Feedbacks on SparseTIR project
Table of Contents
DONE Talk @ Google MLIR Team
A collection of useful questions:
- TACO can also decompose computations and schedule each of them, so what's the advantage of SparseTIR?
- Do SparseTIR support reorder dimensions (such as [1, 0] in MLIR Sparse Dialect)?
- CPU results, and 2:4 sparse tensor core support.
- Preprocessing overhead, how good is SparseTIR in the setting that sparse pattern is dynamic.
DONE Qualifying Project Presentation @ UW
Feedbacks from TQ:
Some notes on your talk (for future refs):
- Three stage compilation can be a bit too detailed, would be useful to have a "map"(outline) that you get back to
- Think about high-level punchlines (composability) and come back to it in your talk
- Try to increase your voice on punchlines(here is the key take-away! …) this helps to make your talk more animated.
- Good job bringing examples on transformations
- Avoid discussing technical details in exp and focus on result, show results, then mention what you did briefly
- Come back to your key takeaway (composability) in exps
At a high level: Think about your overall flow and try to always get audiences back to it Try to be animated and emphasize on punch-lines QA:
- try to repeat the question from audience(so you can answer, wrt to your interpretation, instead of try to guess what others ask)
Other questions:
- relations with Taichi-like frameworks.
DONE Talk @ Cornell Zhang Group
Feedbacks:
- Should explain more about the runtime/compile-time behavior about format decomposition.
- Both the presentation and paper is confusing about that.
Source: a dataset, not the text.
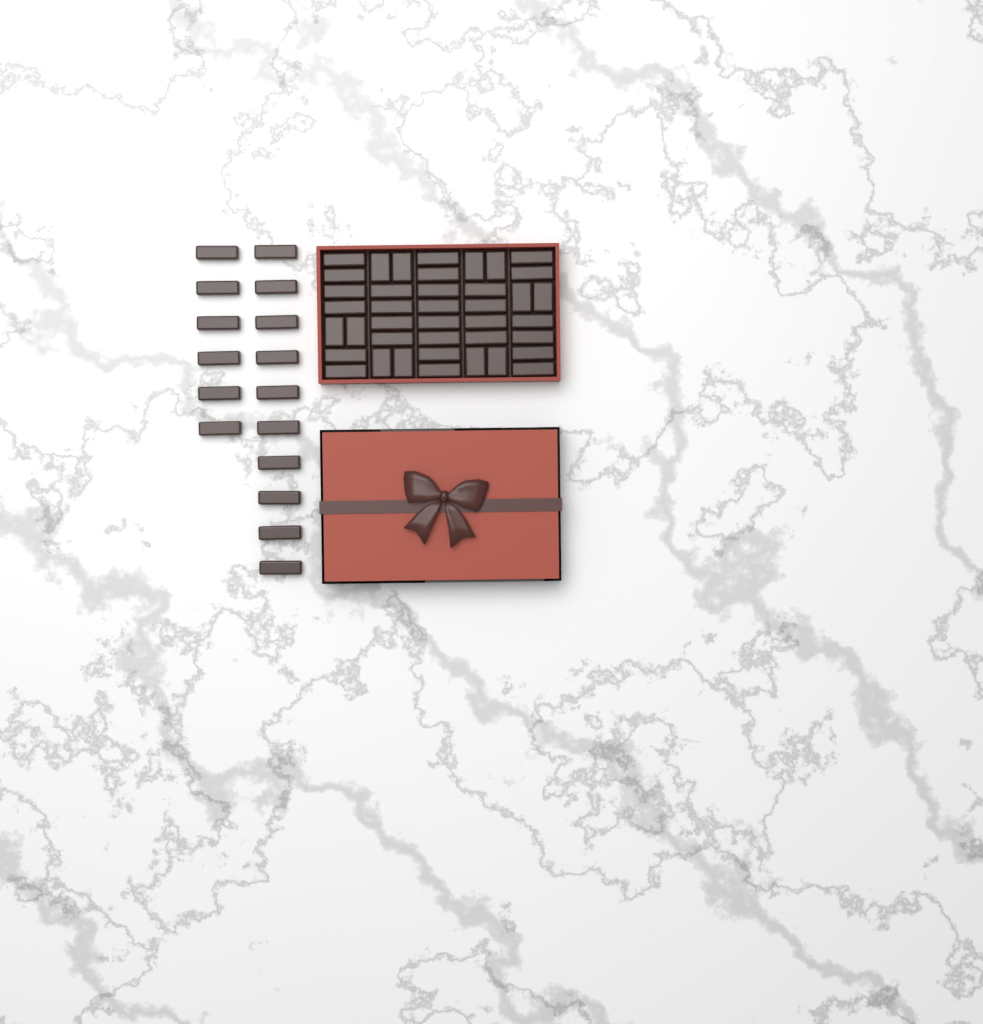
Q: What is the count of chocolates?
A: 56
- Release code soon so that other research groups could benefit from that.
DONE Send a followup email
DONE Sync with SparseLNR folks
Digest:
- SparseLNR extends TACO to support
rfactor
andcompute_at
primitives. - The original idea of SparseLNR comes from how to describe FusedMM in TACO.
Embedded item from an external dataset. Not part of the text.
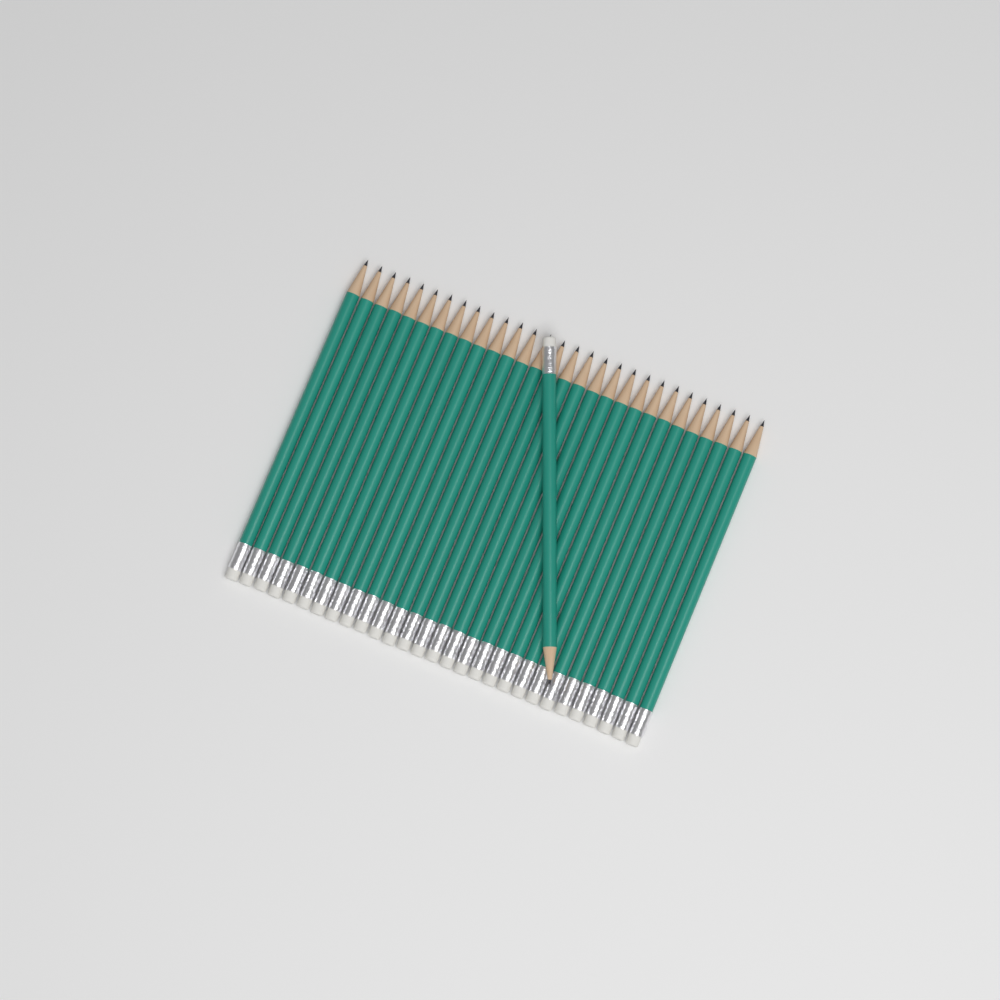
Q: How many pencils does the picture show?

- SparseLNR do not support vectorized intrinsics while SparseTIR can help support it.
- It's better to write some interactive demos about SparseTIR transformations.
DONE Talk @ Tsinghua
Digest:
- Look at segment group and atomic parallelism.
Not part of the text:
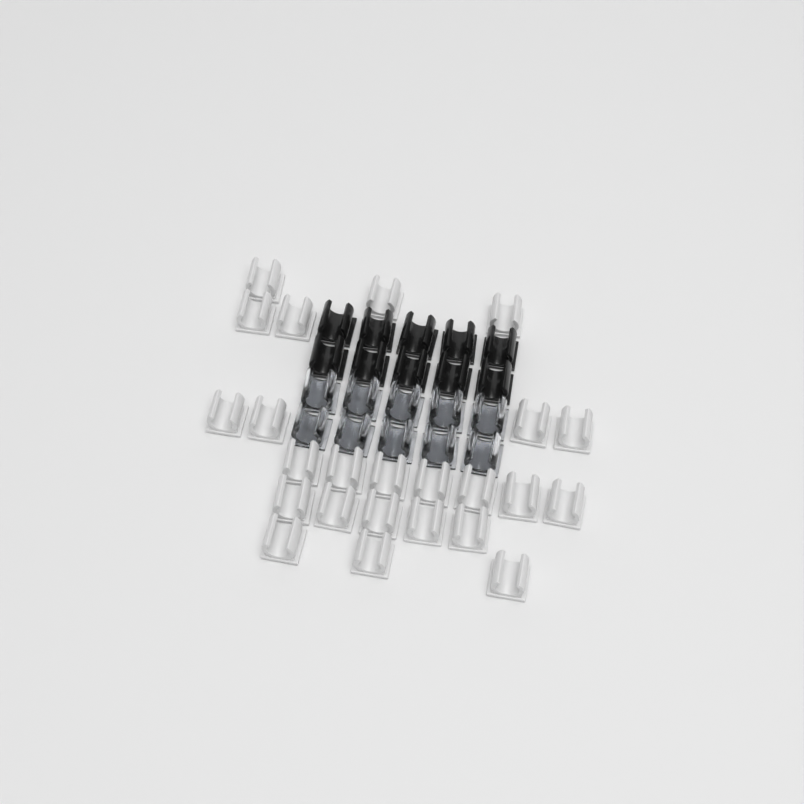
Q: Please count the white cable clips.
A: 24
- Investigate the overhead of runtime load-balancing compared to compiled-time load-balancing.
- More clarification on inputs/outputs/format decomposition.
- Future work: summarize some common sparse patterns.
TODO Sync with Genghan
DONE ASPLOS Rebuttal
Digest:
- Experiments on DNN sparsity (sparse conv, etc.).
- Performance breakdown analysis.
DONE Talk @ Amazon AI
Digest:
- Questions from Minjie: tuning overhead.
TODO Feedbacks from Yinuo
They want HPC operators:
GAP
- Breadth-First Search
- PageRank
- Single-Source Shortest Path
- Connected Components
- Betweenness Centrality
- Triangle Counting
HPCC
- Gauss-Jordan Elimination
- RandomAccess
- Stentil
HPCG
- Spars Matrix-Vector Multiplication
- Sparse Matrix-Matrix Multiplication
- Sampled Dense Matrix Multiplication
- Sparse Triangular Solve
- Symmetric Gauss-Seidel Smoother
NAS
- Conjugate Gradient
- Integer Sort
TPC -Hash-Join
Should take some time to investigate them.